TASK INPUT Start Marker
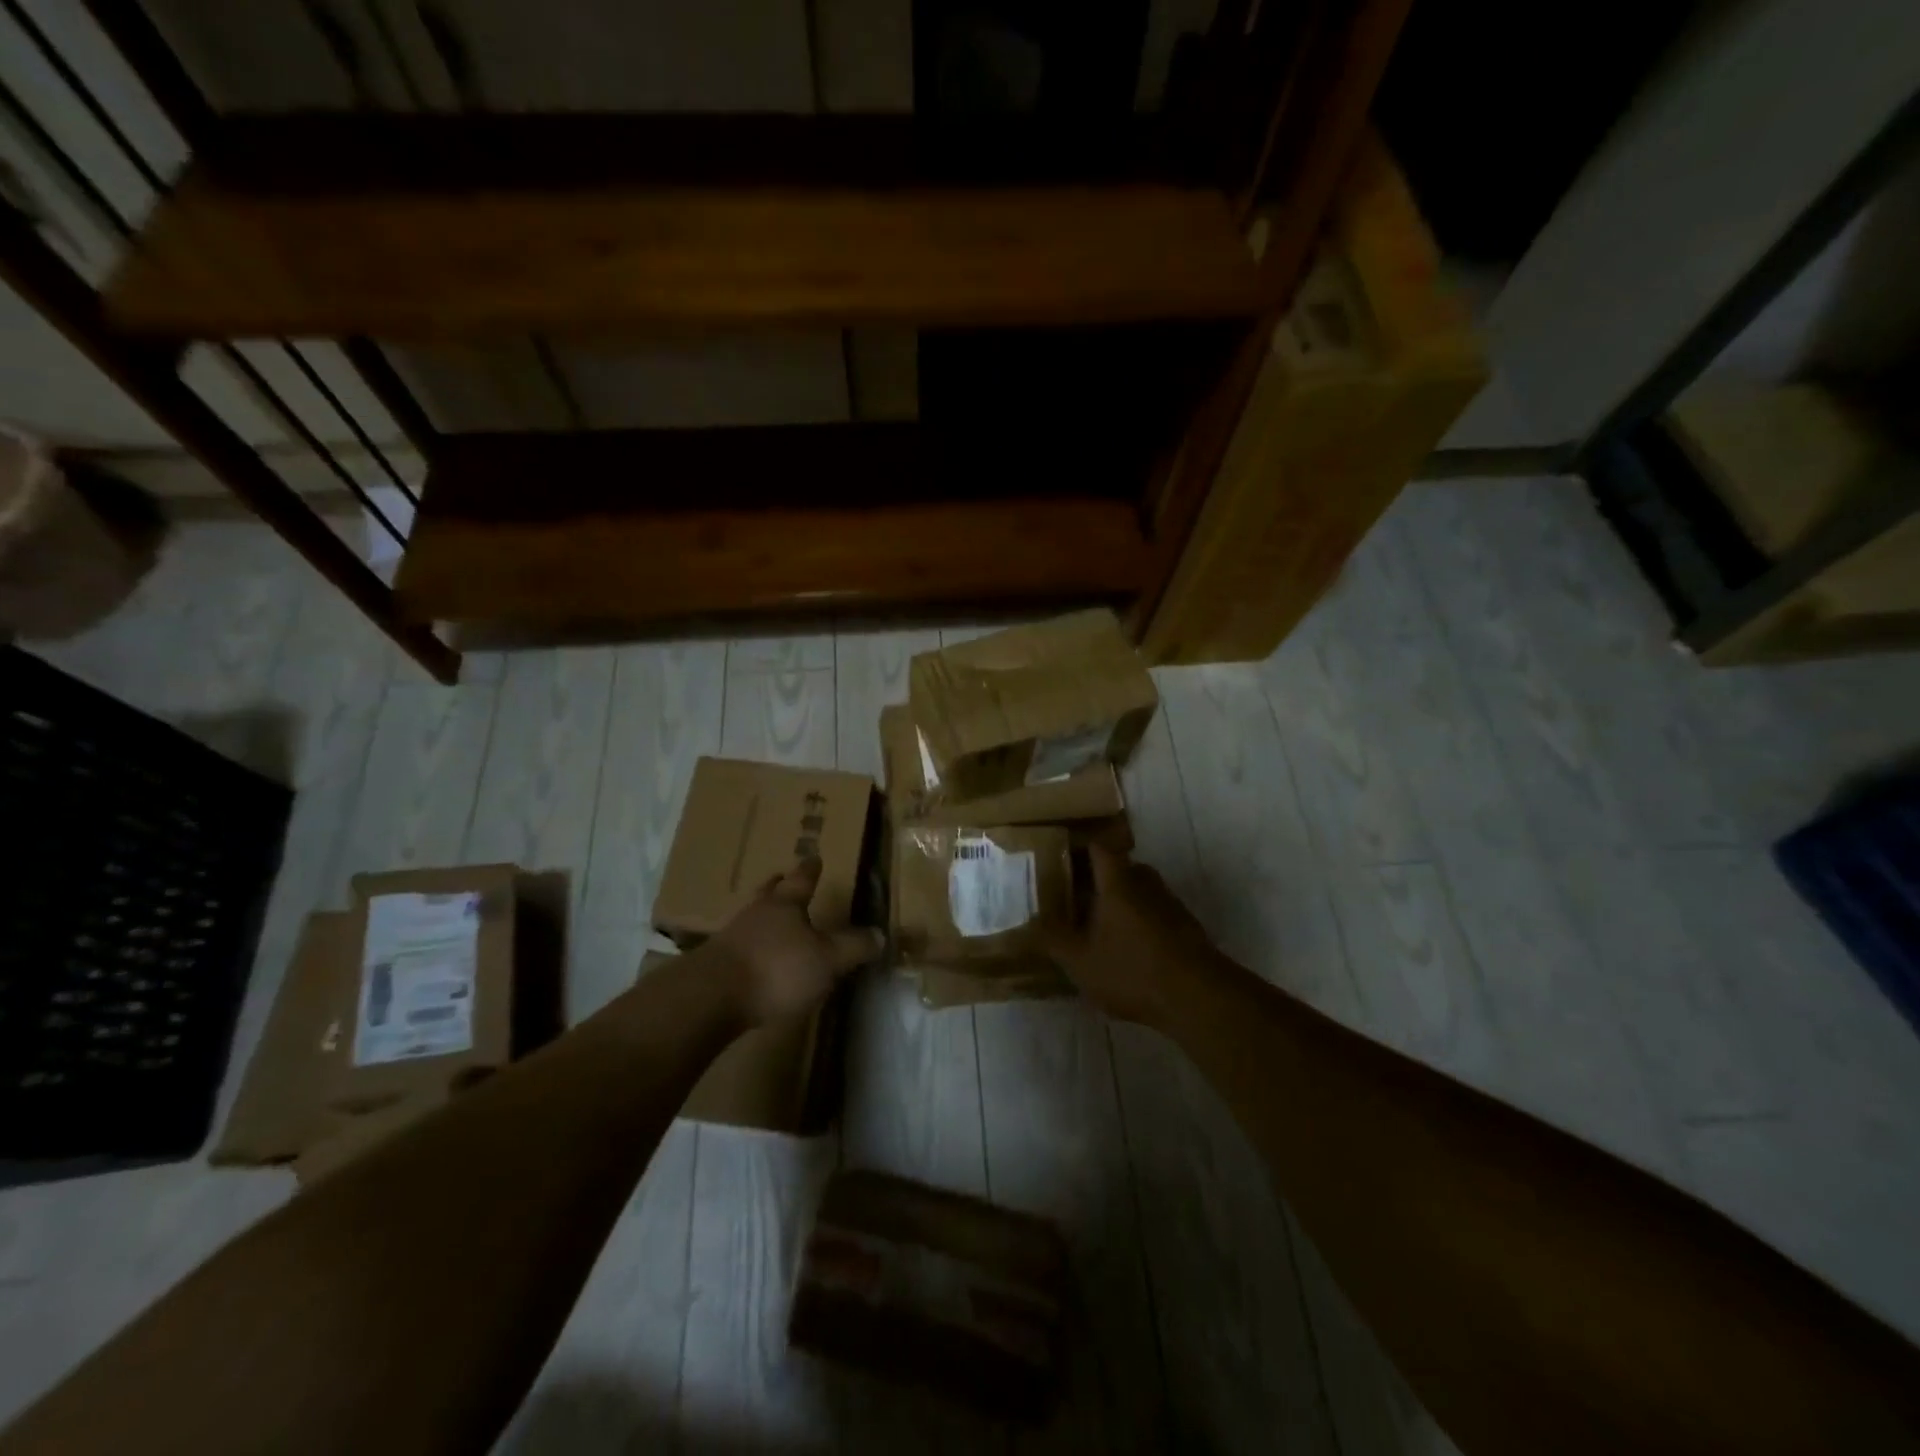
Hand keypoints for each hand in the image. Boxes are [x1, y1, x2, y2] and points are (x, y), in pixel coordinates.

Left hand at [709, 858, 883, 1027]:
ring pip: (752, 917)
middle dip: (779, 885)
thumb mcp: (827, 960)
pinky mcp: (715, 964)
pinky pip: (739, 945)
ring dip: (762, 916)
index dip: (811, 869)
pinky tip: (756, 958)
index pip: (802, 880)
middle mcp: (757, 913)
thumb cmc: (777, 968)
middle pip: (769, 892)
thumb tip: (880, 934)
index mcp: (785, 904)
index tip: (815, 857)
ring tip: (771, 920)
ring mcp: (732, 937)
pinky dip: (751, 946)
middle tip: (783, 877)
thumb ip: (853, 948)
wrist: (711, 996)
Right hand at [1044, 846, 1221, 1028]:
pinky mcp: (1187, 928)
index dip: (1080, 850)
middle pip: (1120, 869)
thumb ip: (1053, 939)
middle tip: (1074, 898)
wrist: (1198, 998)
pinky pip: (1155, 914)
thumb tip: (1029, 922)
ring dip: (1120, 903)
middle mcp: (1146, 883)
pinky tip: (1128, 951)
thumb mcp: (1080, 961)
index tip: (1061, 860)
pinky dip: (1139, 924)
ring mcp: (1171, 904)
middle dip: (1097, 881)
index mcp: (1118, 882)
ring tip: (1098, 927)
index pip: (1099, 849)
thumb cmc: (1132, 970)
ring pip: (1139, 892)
TASK INPUT End Marker
TASK INPUT Start Marker
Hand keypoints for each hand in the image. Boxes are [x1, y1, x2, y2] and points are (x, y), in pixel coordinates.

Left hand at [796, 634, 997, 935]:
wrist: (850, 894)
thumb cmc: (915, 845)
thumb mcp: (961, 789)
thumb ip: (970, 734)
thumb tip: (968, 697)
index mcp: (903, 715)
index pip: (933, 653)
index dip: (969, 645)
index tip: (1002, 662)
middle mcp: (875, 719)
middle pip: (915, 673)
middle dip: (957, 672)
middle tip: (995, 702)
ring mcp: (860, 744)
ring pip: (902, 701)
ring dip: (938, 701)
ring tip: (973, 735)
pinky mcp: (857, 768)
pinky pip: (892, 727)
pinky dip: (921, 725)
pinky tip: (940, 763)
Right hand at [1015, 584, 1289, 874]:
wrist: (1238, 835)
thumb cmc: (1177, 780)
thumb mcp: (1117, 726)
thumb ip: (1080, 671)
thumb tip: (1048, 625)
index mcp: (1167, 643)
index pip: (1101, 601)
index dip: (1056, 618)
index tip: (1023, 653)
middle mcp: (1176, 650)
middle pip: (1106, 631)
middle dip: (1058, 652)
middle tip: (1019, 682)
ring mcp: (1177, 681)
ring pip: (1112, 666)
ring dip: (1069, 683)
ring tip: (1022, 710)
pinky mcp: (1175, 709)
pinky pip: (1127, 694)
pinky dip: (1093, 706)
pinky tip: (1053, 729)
TASK INPUT End Marker
WHAT TO WORK ON:
Please return only the lines above, starting at the line that has "middle dip: (957, 672)" and ending at the line that has "pinky tip: (1053, 729)", keeping both and leaving each one unchanged.

RESPONSE TO THIS TASK:
middle dip: (957, 672)
middle tip: (995, 702)
ring mcp: (860, 744)
ring pip: (902, 701)
ring dip: (938, 701)
ring tip: (973, 735)
pinky mcp: (857, 768)
pinky pip: (892, 727)
pinky dip: (921, 725)
pinky tip: (940, 763)
Right hand at [1015, 584, 1289, 874]:
wrist: (1238, 835)
thumb cmc: (1177, 780)
thumb mcp: (1117, 726)
thumb ip: (1080, 671)
thumb tip: (1048, 625)
index mcp: (1167, 643)
index pip: (1101, 601)
index dip: (1056, 618)
index tip: (1023, 653)
middle mcp: (1176, 650)
middle pip: (1106, 631)
middle dip: (1058, 652)
middle tip: (1019, 682)
ring mcp: (1177, 681)
ring pip: (1112, 666)
ring dip: (1069, 683)
ring tip: (1022, 710)
pinky mcp: (1175, 709)
pinky pip: (1127, 694)
pinky dip: (1093, 706)
pinky tip: (1053, 729)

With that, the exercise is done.